Ozan Arif'i kaybettik!

Ozan Arif'i kaybettik!
Türkiye’nin yetiştirdiği en önemli sanat insanlarından biri olan Ozan Arif’i, dün sabaha karşı kaybettik. Türk milletinin başı sağ olsun.

Ülkücü milliyetçi camianın uzun yıllardır sesi olan sanatçı Ozan Arif, 69 yaşında hayata gözlerini yumdu.

Bir süredir kanser tedavisi gören Ozan Arif’in durumu, hastalığına bağlı çeşitli komplikasyonların gelişmesi üzerine ağırlaştı. Ozan Arif, sabaha karşı 04.50'de Samsun 19 Mayıs Üniversitesi Tıp Fakültesi hastanesinde yapılan tüm müdahalelere rağmen kurtarılamadı. 

69 yaşındaki Ozan Arif, bir süredir gırtlak kanseri ile mücadele ediyordu.

CENAZESİ CUMARTESİ GÜNÜ KALDIRILACAK

Vefat haberini sosyal medyadan paylaşan oğlu Mehmet Arif Şirin, cenazenin cumartesi günü Samsun'dan kaldırılacağını açıkladı.

"Babam Ozan Arif Şirin bu sabah saat 04:50’de Hakk’ın rahmetine kavuşmuştur.

_Ham Veriler_.
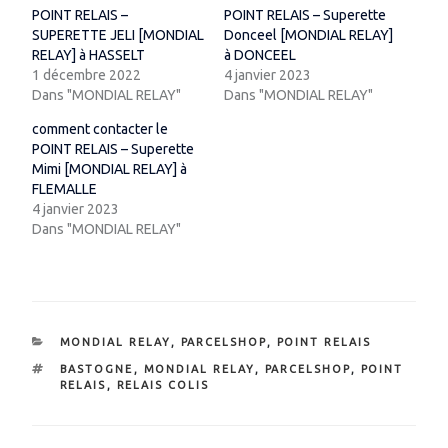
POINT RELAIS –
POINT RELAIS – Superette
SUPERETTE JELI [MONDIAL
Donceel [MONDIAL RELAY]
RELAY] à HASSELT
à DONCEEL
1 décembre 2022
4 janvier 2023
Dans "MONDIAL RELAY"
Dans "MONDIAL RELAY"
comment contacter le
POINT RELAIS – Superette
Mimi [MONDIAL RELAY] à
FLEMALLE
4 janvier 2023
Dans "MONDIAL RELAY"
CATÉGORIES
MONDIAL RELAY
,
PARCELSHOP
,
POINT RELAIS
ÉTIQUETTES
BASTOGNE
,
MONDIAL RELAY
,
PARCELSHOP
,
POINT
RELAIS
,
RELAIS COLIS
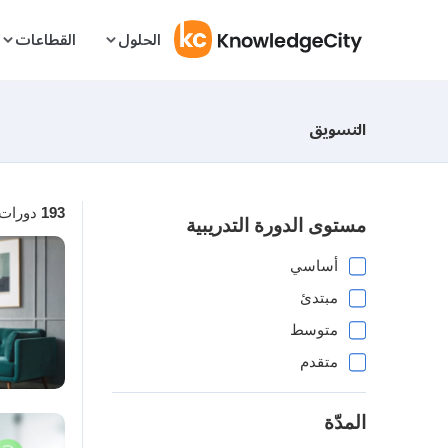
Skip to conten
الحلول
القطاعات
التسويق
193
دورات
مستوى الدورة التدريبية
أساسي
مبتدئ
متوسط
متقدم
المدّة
==
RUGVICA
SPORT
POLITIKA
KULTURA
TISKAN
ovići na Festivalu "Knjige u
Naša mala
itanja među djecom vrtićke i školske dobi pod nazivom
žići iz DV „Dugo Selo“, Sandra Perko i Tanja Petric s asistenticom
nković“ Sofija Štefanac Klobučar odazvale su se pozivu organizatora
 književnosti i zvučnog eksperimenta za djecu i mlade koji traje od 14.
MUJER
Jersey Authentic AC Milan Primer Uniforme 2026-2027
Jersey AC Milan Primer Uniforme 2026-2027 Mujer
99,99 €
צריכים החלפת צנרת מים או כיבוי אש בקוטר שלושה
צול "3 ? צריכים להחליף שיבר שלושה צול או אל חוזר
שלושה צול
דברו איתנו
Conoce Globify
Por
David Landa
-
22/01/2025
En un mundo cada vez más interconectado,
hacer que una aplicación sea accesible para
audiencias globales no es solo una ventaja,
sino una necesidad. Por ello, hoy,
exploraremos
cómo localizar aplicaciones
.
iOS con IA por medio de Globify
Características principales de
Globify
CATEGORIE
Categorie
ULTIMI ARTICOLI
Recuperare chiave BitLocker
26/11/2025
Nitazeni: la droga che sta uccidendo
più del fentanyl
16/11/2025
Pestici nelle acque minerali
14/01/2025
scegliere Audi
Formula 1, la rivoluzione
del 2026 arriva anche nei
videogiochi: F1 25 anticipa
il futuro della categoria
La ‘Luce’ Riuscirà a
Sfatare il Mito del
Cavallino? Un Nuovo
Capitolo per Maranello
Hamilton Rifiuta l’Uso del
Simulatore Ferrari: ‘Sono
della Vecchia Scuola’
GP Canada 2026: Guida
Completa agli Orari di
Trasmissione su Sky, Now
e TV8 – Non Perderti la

_Görev Ayrıntıları_. Ozan Arif'in vefatını bildiren metne göre şu ifadelerin her birinin doğru olup olmadığını evet ya da hayır ile belirtiniz ve kararınızı metinden aynen alıntıladığınız sözlerle destekleyiniz: 1. Ozan Arif 69 yaşında hayatını kaybetmiştir. 2. Ozan Arif İstanbul'daki bir hastanede vefat etmiştir. 3. Cenaze pazar günü kaldırılacaktır. Girdiler, metinden bağımsız ayrı bir malzeme olarak sunulmuştur.

_Çözülmüş Görev_.
1. Evet: "69 yaşında hayata gözlerini yumdu"
2. Hayır: "Samsun 19 Mayıs Üniversitesi Tıp Fakültesi hastanesinde yapılan tüm müdahalelere rağmen kurtarılamadı"
3. Hayır: "cenazenin cumartesi günü Samsun'dan kaldırılacağını açıkladı"